• Consigna de trabajo
Reproduce todos los registros que siguen, línea por línea y sin cambiar nada.

Registros extraídos
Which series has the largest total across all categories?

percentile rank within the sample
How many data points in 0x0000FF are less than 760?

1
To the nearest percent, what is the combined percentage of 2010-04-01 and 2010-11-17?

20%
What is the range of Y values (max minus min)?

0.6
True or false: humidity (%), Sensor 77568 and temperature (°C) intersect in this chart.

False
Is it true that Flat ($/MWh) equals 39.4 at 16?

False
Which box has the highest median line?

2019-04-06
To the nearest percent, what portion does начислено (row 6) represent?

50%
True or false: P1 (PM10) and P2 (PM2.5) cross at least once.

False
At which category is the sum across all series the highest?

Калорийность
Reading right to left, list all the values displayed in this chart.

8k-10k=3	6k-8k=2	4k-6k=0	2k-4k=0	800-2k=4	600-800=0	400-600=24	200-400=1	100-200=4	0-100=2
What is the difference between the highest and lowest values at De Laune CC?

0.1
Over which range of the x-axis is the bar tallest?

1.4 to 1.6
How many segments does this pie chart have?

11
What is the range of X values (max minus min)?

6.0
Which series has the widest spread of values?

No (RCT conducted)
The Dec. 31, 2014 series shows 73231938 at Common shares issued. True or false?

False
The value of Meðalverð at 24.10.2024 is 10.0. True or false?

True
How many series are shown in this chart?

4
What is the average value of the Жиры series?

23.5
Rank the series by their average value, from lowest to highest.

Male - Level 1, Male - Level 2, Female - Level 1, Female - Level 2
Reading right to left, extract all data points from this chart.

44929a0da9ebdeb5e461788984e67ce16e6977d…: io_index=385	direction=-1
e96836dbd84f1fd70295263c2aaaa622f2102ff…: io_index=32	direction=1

• Respuesta del ejercicio
Which series has the largest total across all categories?

percentile rank within the sample
How many data points in 0x0000FF are less than 760?

1
To the nearest percent, what is the combined percentage of 2010-04-01 and 2010-11-17?

20%
What is the range of Y values (max minus min)?

0.6
True or false: humidity (%), Sensor 77568 and temperature (°C) intersect in this chart.

False
Is it true that Flat ($/MWh) equals 39.4 at 16?

False
Which box has the highest median line?

2019-04-06
To the nearest percent, what portion does начислено (row 6) represent?

50%
True or false: P1 (PM10) and P2 (PM2.5) cross at least once.

False
At which category is the sum across all series the highest?

Калорийность
Reading right to left, list all the values displayed in this chart.

8k-10k=3	6k-8k=2	4k-6k=0	2k-4k=0	800-2k=4	600-800=0	400-600=24	200-400=1	100-200=4	0-100=2
What is the difference between the highest and lowest values at De Laune CC?

0.1
Over which range of the x-axis is the bar tallest?

1.4 to 1.6
How many segments does this pie chart have?

11
What is the range of X values (max minus min)?

6.0
Which series has the widest spread of values?

No (RCT conducted)
The Dec. 31, 2014 series shows 73231938 at Common shares issued. True or false?

False
The value of Meðalverð at 24.10.2024 is 10.0. True or false?

True
How many series are shown in this chart?

4
What is the average value of the Жиры series?

23.5
Rank the series by their average value, from lowest to highest.

Male - Level 1, Male - Level 2, Female - Level 1, Female - Level 2
Reading right to left, extract all data points from this chart.

44929a0da9ebdeb5e461788984e67ce16e6977d…: io_index=385	direction=-1
e96836dbd84f1fd70295263c2aaaa622f2102ff…: io_index=32	direction=1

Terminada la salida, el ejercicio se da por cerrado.